RECORD EXTRACTS ▸
* * * * * * *
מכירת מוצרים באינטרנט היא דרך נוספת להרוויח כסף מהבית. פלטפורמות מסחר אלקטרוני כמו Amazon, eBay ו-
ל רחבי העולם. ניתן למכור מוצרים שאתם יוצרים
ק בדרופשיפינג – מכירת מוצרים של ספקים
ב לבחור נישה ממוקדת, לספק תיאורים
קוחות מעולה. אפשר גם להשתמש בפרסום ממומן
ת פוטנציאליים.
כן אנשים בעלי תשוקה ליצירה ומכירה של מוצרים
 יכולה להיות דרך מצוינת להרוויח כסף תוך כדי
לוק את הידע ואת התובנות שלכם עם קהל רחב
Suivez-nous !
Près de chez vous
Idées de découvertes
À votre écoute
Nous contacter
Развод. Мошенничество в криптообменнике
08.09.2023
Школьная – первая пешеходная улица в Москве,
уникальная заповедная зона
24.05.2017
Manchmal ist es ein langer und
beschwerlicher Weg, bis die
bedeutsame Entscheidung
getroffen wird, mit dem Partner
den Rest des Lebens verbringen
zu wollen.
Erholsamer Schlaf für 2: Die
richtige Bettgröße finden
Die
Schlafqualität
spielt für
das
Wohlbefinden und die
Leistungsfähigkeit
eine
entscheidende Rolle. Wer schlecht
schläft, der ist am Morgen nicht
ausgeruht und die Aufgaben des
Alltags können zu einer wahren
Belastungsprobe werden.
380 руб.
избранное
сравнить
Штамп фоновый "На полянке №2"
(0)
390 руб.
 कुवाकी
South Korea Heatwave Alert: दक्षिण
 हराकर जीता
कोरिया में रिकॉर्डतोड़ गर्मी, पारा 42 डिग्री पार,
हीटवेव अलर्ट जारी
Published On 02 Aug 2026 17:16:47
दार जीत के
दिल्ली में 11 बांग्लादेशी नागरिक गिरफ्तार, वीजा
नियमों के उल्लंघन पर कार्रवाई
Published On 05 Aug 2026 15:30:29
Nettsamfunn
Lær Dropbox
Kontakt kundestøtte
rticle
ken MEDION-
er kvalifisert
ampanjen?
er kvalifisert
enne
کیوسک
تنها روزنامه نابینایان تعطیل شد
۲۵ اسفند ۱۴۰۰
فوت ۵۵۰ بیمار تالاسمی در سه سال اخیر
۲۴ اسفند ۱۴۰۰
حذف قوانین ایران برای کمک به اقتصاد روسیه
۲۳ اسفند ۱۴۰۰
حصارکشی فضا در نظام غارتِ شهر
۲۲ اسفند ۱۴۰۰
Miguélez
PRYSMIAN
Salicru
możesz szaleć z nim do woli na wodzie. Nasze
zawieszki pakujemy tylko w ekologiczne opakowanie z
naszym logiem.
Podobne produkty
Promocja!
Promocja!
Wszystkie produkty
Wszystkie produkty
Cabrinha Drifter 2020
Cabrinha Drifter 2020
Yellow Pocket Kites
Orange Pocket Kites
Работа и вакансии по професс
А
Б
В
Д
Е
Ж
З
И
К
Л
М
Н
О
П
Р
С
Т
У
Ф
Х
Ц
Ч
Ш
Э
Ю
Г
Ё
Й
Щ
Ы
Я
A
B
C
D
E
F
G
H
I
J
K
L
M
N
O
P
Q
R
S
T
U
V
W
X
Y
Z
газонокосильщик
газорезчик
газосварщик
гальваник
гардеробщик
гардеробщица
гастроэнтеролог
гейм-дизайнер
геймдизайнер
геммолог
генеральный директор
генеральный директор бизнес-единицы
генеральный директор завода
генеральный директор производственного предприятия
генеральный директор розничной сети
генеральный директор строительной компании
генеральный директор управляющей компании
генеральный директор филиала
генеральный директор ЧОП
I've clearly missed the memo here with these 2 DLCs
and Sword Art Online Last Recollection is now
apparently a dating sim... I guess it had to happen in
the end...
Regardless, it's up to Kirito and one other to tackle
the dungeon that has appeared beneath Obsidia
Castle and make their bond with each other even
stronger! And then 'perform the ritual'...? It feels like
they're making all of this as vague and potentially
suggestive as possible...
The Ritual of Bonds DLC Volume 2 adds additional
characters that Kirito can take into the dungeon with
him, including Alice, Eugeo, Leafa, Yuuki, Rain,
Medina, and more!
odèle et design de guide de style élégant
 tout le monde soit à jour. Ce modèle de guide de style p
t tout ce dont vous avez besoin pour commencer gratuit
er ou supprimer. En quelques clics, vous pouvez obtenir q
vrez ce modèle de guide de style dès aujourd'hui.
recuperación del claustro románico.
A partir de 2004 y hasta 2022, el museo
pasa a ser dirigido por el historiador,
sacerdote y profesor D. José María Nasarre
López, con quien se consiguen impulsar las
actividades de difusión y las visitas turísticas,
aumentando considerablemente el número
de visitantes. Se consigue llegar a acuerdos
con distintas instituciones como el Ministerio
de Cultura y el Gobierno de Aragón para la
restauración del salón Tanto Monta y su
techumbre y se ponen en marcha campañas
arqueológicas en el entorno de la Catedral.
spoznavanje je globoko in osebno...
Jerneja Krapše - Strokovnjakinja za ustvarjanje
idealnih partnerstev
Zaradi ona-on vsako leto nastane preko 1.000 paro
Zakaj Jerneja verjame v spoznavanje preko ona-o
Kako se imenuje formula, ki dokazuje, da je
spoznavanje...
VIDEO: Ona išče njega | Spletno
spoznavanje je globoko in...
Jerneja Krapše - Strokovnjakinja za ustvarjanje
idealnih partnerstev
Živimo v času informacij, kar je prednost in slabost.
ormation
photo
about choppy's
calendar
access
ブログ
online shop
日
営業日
* * * * * * *
PROBLEM TO SOLVE ▸ Reproduce every line of the listing above verbatim, keeping the original order, spelling, and line breaks.

RESPONSE BELOW ▸
מכירת מוצרים באינטרנט היא דרך נוספת להרוויח כסף מהבית. פלטפורמות מסחר אלקטרוני כמו Amazon, eBay ו-
ל רחבי העולם. ניתן למכור מוצרים שאתם יוצרים
ק בדרופשיפינג – מכירת מוצרים של ספקים
ב לבחור נישה ממוקדת, לספק תיאורים
קוחות מעולה. אפשר גם להשתמש בפרסום ממומן
ת פוטנציאליים.
כן אנשים בעלי תשוקה ליצירה ומכירה של מוצרים
 יכולה להיות דרך מצוינת להרוויח כסף תוך כדי
לוק את הידע ואת התובנות שלכם עם קהל רחב
Suivez-nous !
Près de chez vous
Idées de découvertes
À votre écoute
Nous contacter
Развод. Мошенничество в криптообменнике
08.09.2023
Школьная – первая пешеходная улица в Москве,
уникальная заповедная зона
24.05.2017
Manchmal ist es ein langer und
beschwerlicher Weg, bis die
bedeutsame Entscheidung
getroffen wird, mit dem Partner
den Rest des Lebens verbringen
zu wollen.
Erholsamer Schlaf für 2: Die
richtige Bettgröße finden
Die
Schlafqualität
spielt für
das
Wohlbefinden und die
Leistungsfähigkeit
eine
entscheidende Rolle. Wer schlecht
schläft, der ist am Morgen nicht
ausgeruht und die Aufgaben des
Alltags können zu einer wahren
Belastungsprobe werden.
380 руб.
избранное
сравнить
Штамп фоновый "На полянке №2"
(0)
390 руб.
 कुवाकी
South Korea Heatwave Alert: दक्षिण
 हराकर जीता
कोरिया में रिकॉर्डतोड़ गर्मी, पारा 42 डिग्री पार,
हीटवेव अलर्ट जारी
Published On 02 Aug 2026 17:16:47
दार जीत के
दिल्ली में 11 बांग्लादेशी नागरिक गिरफ्तार, वीजा
नियमों के उल्लंघन पर कार्रवाई
Published On 05 Aug 2026 15:30:29
Nettsamfunn
Lær Dropbox
Kontakt kundestøtte
rticle
ken MEDION-
er kvalifisert
ampanjen?
er kvalifisert
enne
کیوسک
تنها روزنامه نابینایان تعطیل شد
۲۵ اسفند ۱۴۰۰
فوت ۵۵۰ بیمار تالاسمی در سه سال اخیر
۲۴ اسفند ۱۴۰۰
حذف قوانین ایران برای کمک به اقتصاد روسیه
۲۳ اسفند ۱۴۰۰
حصارکشی فضا در نظام غارتِ شهر
۲۲ اسفند ۱۴۰۰
Miguélez
PRYSMIAN
Salicru
możesz szaleć z nim do woli na wodzie. Nasze
zawieszki pakujemy tylko w ekologiczne opakowanie z
naszym logiem.
Podobne produkty
Promocja!
Promocja!
Wszystkie produkty
Wszystkie produkty
Cabrinha Drifter 2020
Cabrinha Drifter 2020
Yellow Pocket Kites
Orange Pocket Kites
Работа и вакансии по професс
А
Б
В
Д
Е
Ж
З
И
К
Л
М
Н
О
П
Р
С
Т
У
Ф
Х
Ц
Ч
Ш
Э
Ю
Г
Ё
Й
Щ
Ы
Я
A
B
C
D
E
F
G
H
I
J
K
L
M
N
O
P
Q
R
S
T
U
V
W
X
Y
Z
газонокосильщик
газорезчик
газосварщик
гальваник
гардеробщик
гардеробщица
гастроэнтеролог
гейм-дизайнер
геймдизайнер
геммолог
генеральный директор
генеральный директор бизнес-единицы
генеральный директор завода
генеральный директор производственного предприятия
генеральный директор розничной сети
генеральный директор строительной компании
генеральный директор управляющей компании
генеральный директор филиала
генеральный директор ЧОП
I've clearly missed the memo here with these 2 DLCs
and Sword Art Online Last Recollection is now
apparently a dating sim... I guess it had to happen in
the end...
Regardless, it's up to Kirito and one other to tackle
the dungeon that has appeared beneath Obsidia
Castle and make their bond with each other even
stronger! And then 'perform the ritual'...? It feels like
they're making all of this as vague and potentially
suggestive as possible...
The Ritual of Bonds DLC Volume 2 adds additional
characters that Kirito can take into the dungeon with
him, including Alice, Eugeo, Leafa, Yuuki, Rain,
Medina, and more!
odèle et design de guide de style élégant
 tout le monde soit à jour. Ce modèle de guide de style p
t tout ce dont vous avez besoin pour commencer gratuit
er ou supprimer. En quelques clics, vous pouvez obtenir q
vrez ce modèle de guide de style dès aujourd'hui.
recuperación del claustro románico.
A partir de 2004 y hasta 2022, el museo
pasa a ser dirigido por el historiador,
sacerdote y profesor D. José María Nasarre
López, con quien se consiguen impulsar las
actividades de difusión y las visitas turísticas,
aumentando considerablemente el número
de visitantes. Se consigue llegar a acuerdos
con distintas instituciones como el Ministerio
de Cultura y el Gobierno de Aragón para la
restauración del salón Tanto Monta y su
techumbre y se ponen en marcha campañas
arqueológicas en el entorno de la Catedral.
spoznavanje je globoko in osebno...
Jerneja Krapše - Strokovnjakinja za ustvarjanje
idealnih partnerstev
Zaradi ona-on vsako leto nastane preko 1.000 paro
Zakaj Jerneja verjame v spoznavanje preko ona-o
Kako se imenuje formula, ki dokazuje, da je
spoznavanje...
VIDEO: Ona išče njega | Spletno
spoznavanje je globoko in...
Jerneja Krapše - Strokovnjakinja za ustvarjanje
idealnih partnerstev
Živimo v času informacij, kar je prednost in slabost.
ormation
photo
about choppy's
calendar
access
ブログ
online shop
日
営業日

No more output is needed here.